Acoustic surveys play a pivotal role in fisheries management. During the surveys, acoustic signals are sent into the water and the strength of the reflection, so-called backscatter, is recorded. The collected data are typically annotated manually, a process that is both labor-intensive and time-consuming, to support acoustic target classification (ATC). The primary objective of this study is to develop an annotation-free deep learning model that extracts acoustic features and improves the representation of acoustic data. For this purpose, we adopt a self-supervised method inspired by the Self DIstillation with NO Labels (DINO) model. Extracting useful acoustic features is an intricate task due to the inherent variability and complexity in biological targets, as well as environmental and technical factors influencing sound interactions. The proposed model is trained with three sampling methods: random sampling, which ignores class imbalance present in the acoustic survey data; class-balanced sampling, which ensures equal representation of known categories; and intensity-based sampling, which selects data to capture backscatter variations. The quality of extracted features is then evaluated and compared. We show that the extracted features lead to improvement, in comparison to using the untreated data, in the discriminative power of several machine learning methods (k-nearest neighbor (kNN), linear regression, multinomial logistic regression) for ATC. The improvement was measured through higher accuracy in kNN (77.55% vs. 71.93%), Macro AUC in logistic regression (0.92 vs. 0.80), and

R^{2}

in linear regression (0.69 vs. 0.45) when comparing extracted features to the untreated data. Our findings highlight the advantage of applying emerging self-supervised techniques in fisheries acoustics. This study thus contributes to the ongoing efforts to improve the efficiency of acoustic surveys in fisheries management.

查看原文本刊更多论文

用于声学数据分析的自监督特征学习

声学调查在渔业管理中发挥着举足轻重的作用。在勘测过程中，声学信号被送入水中，并记录反射的强度，即所谓的反向散射。为支持声学目标分类（ATC），收集到的数据通常需要人工标注，这一过程既耗费人力又耗费时间。本研究的主要目的是开发一种无需注释的深度学习模型，以提取声学特征并改进声学数据的表示。为此，我们采用了一种自监督方法，其灵感来自无标签自静音（DINO）模型。由于生物目标固有的多变性和复杂性，以及影响声音相互作用的环境和技术因素，提取有用的声音特征是一项复杂的任务。所提出的模型采用三种采样方法进行训练：随机采样，忽略声学调查数据中存在的类别不平衡；类别平衡采样，确保已知类别的平等代表性；基于强度的采样，选择数据以捕捉反向散射变化。然后对提取特征的质量进行评估和比较。我们发现，与使用未经处理的数据相比，提取的特征提高了几种机器学习方法（k-近邻（kNN）、线性回归、多项式逻辑回归）对 ATC 的判别能力。在将提取的特征与未经处理的数据进行比较时，KNN 的准确率（77.55% 对 71.93%）、逻辑回归的宏观 AUC（0.92 对 0.80）和线性回归的 R2（0.69 对 0.45）均有所提高。我们的研究结果凸显了在渔业声学中应用新兴自监督技术的优势。因此，这项研究有助于提高声学调查在渔业管理中的效率。

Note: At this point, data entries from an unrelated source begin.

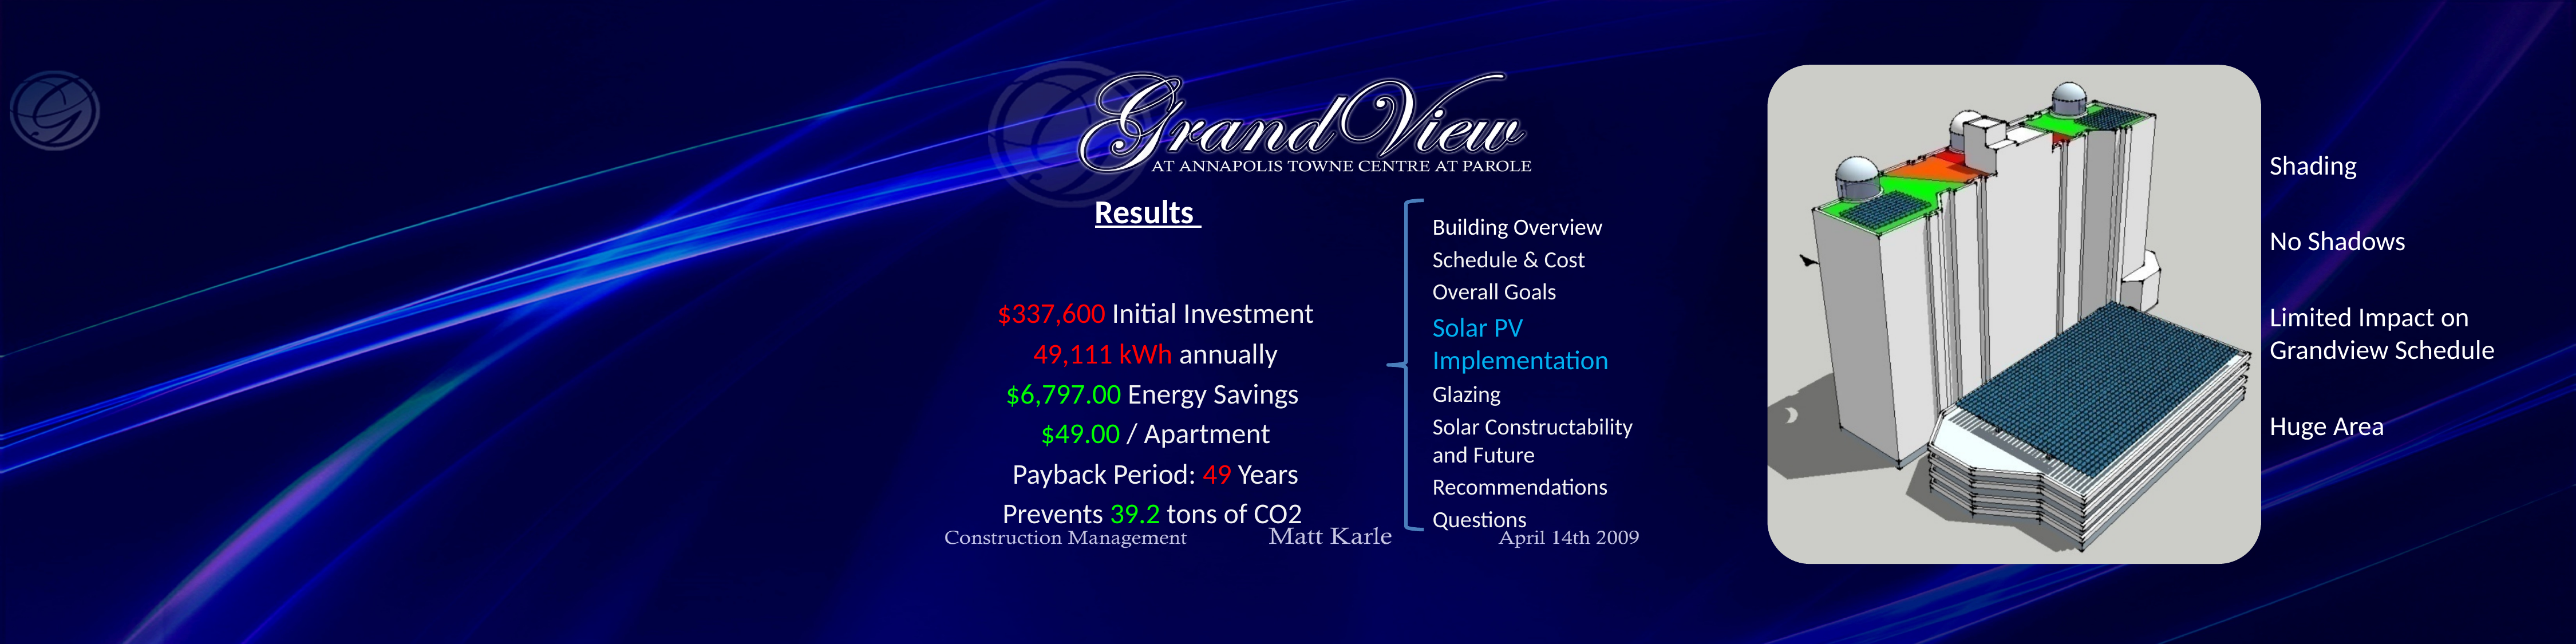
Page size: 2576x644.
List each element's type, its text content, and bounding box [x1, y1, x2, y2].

picture [0, 0, 2576, 644]
text_box Shading No Shadows Limited Impact on Grandview Schedule Huge Area [2263, 143, 2504, 472]
text_box [50, 29, 830, 167]
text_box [937, 185, 1374, 580]
subtitle Building Overview Schedule & Cost Overall Goals Solar PV Implementation Glazing Solar Constructability and Future Recommendations Questions [1424, 207, 1668, 537]
text_box [1388, 200, 1424, 530]
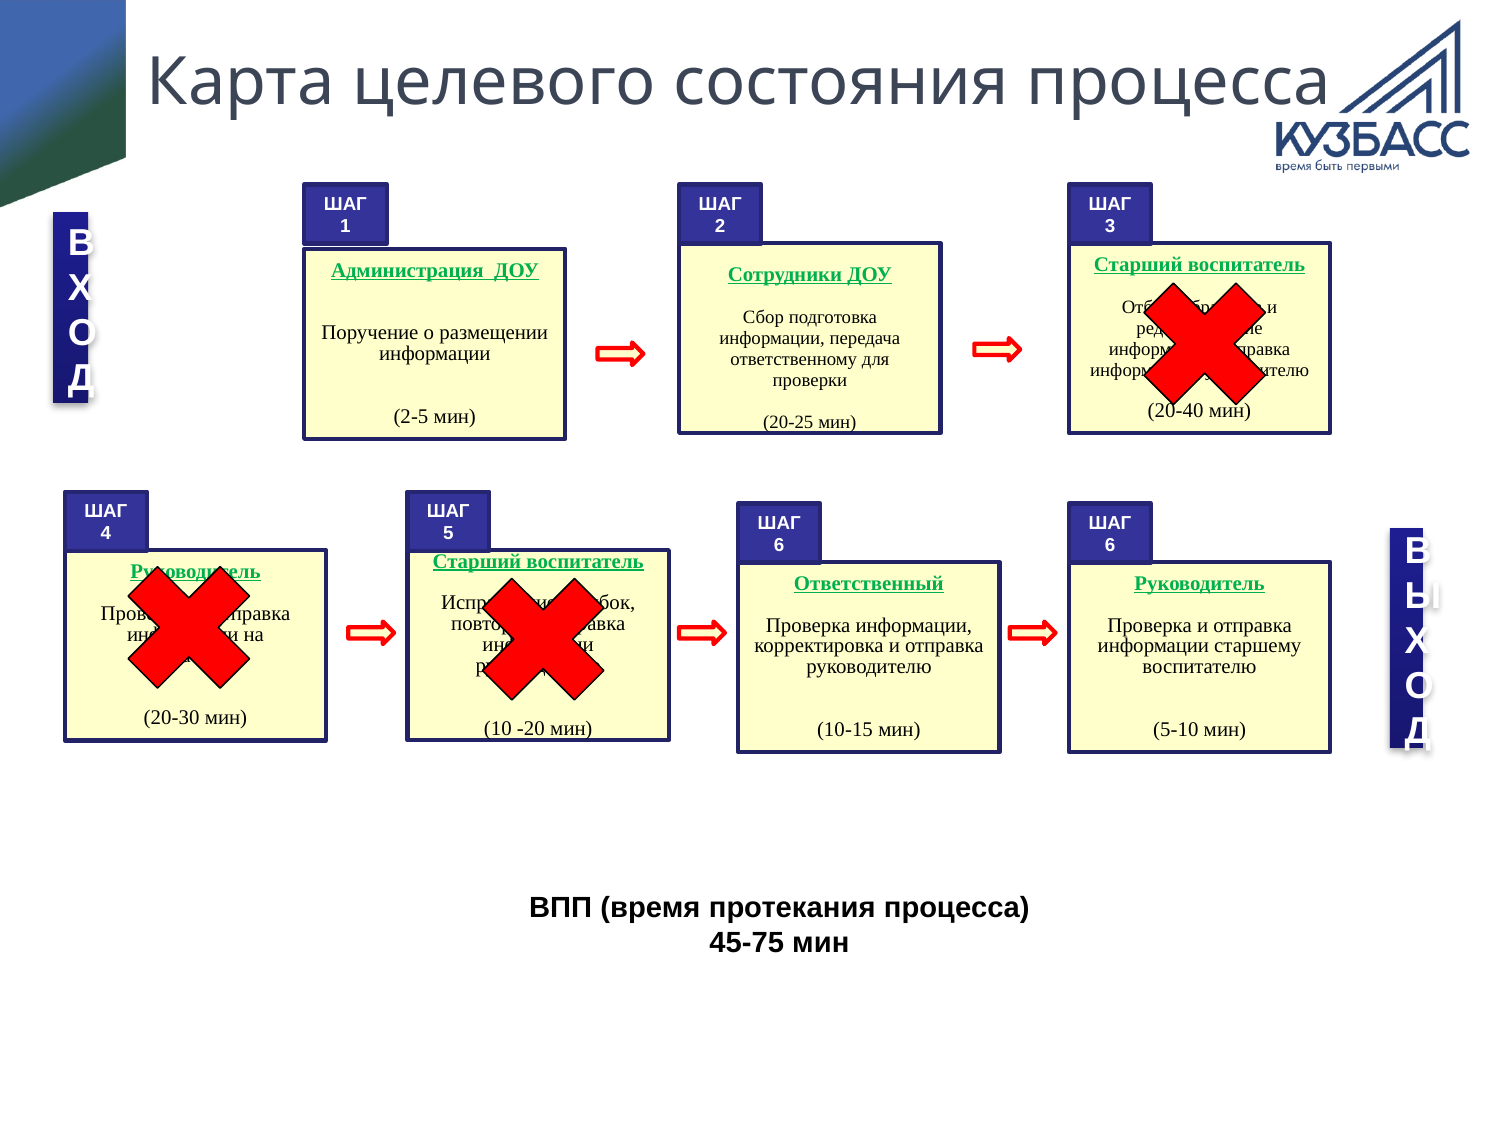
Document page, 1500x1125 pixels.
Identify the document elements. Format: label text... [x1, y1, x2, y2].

text_box ВПП (время протекания процесса) 45-75 мин [490, 881, 1069, 967]
text_box [676, 619, 727, 647]
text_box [1068, 184, 1331, 434]
text_box [972, 336, 1023, 363]
text_box [346, 619, 397, 647]
picture [1276, 19, 1470, 173]
text_box [595, 340, 646, 368]
text_box Карта целевого состояния процесса [132, 30, 1347, 126]
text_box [737, 503, 1000, 753]
picture [0, 0, 126, 208]
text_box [678, 184, 941, 434]
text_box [64, 491, 327, 741]
text_box [1007, 619, 1058, 647]
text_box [52, 184, 566, 440]
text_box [1068, 503, 1424, 753]
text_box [407, 491, 670, 741]
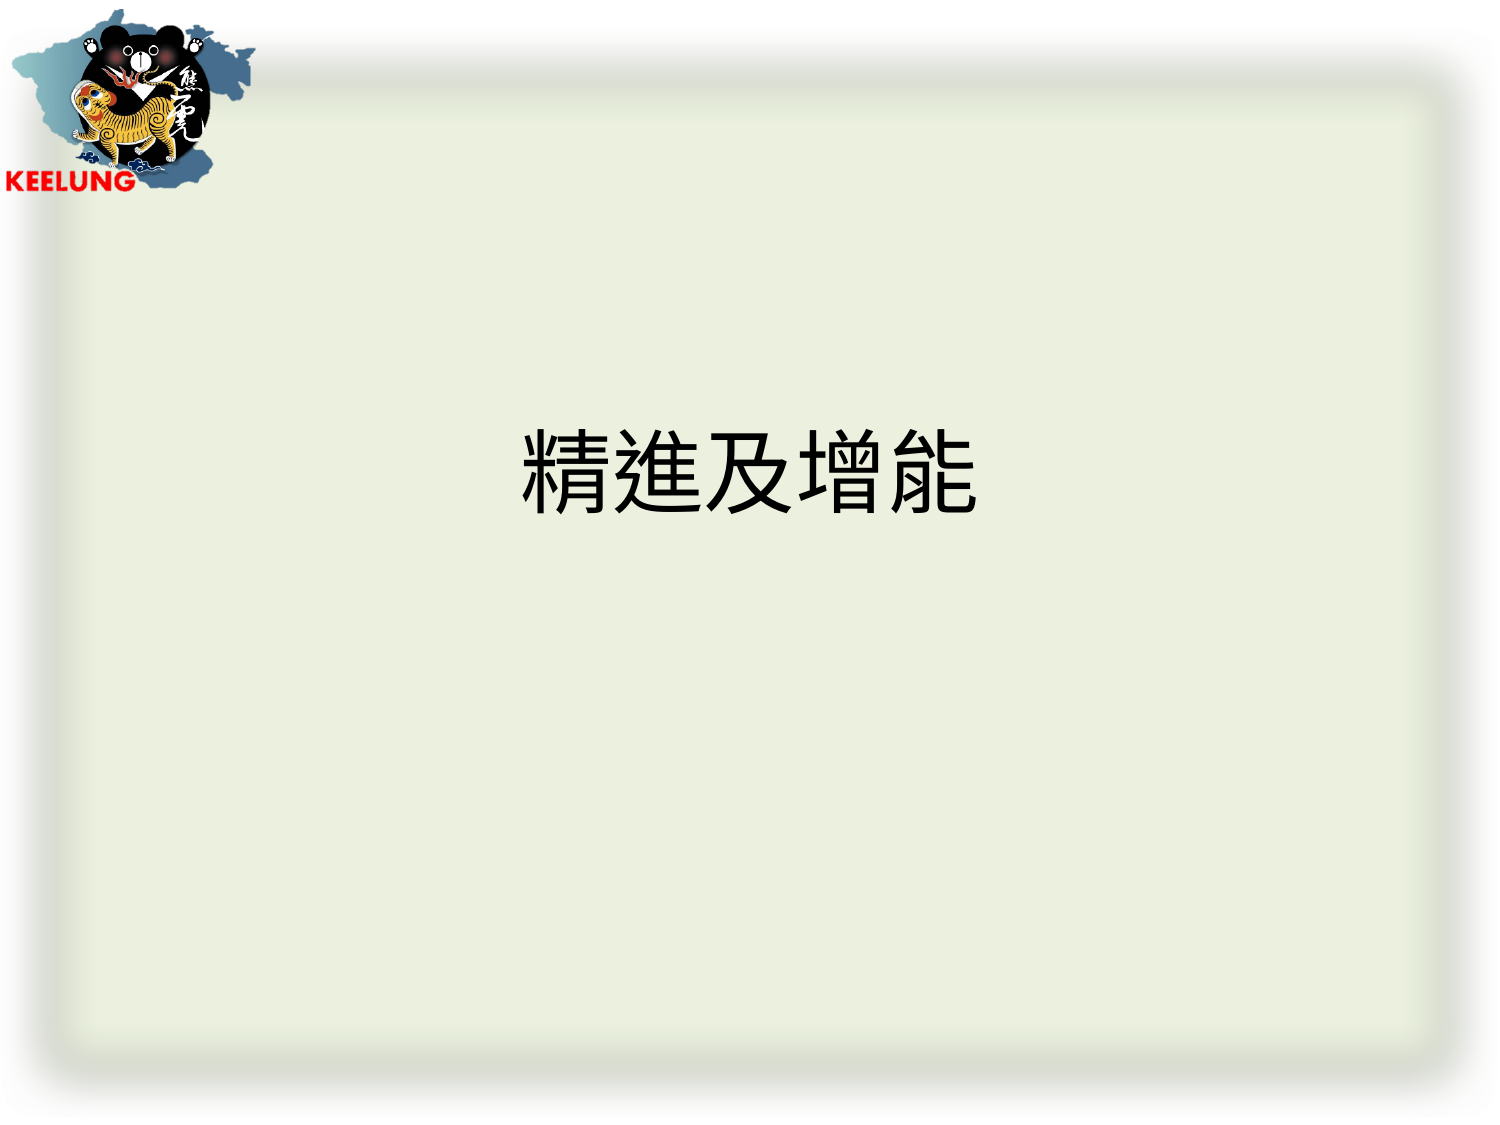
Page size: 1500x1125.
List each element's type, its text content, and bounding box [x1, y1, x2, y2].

title 精進及增能 [112, 349, 1388, 591]
picture [0, 6, 266, 194]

本文章由计算机程序翻译，如有差异，请以英文原文为准。

求助全文

约1分钟内获得全文求助全文

来源期刊

Ecological Informatics 环境科学-生态学

CiteScore

8.30

自引率

11.80%

发文量

346

审稿时长

46 days

期刊介绍： The journal Ecological Informatics is devoted to the publication of high quality, peer-reviewed articles on all aspects of computational ecology, data science and biogeography. The scope of the journal takes into account the data-intensive nature of ecology, the growing capacity of information technology to access, harness and leverage complex data as well as the critical need for informing sustainable management in view of global environmental and climate change. The nature of the journal is interdisciplinary at the crossover between ecology and informatics. It focuses on novel concepts and techniques for image- and genome-based monitoring and interpretation, sensor- and multimedia-based data acquisition, internet-based data archiving and sharing, data assimilation, modelling and prediction of ecological data.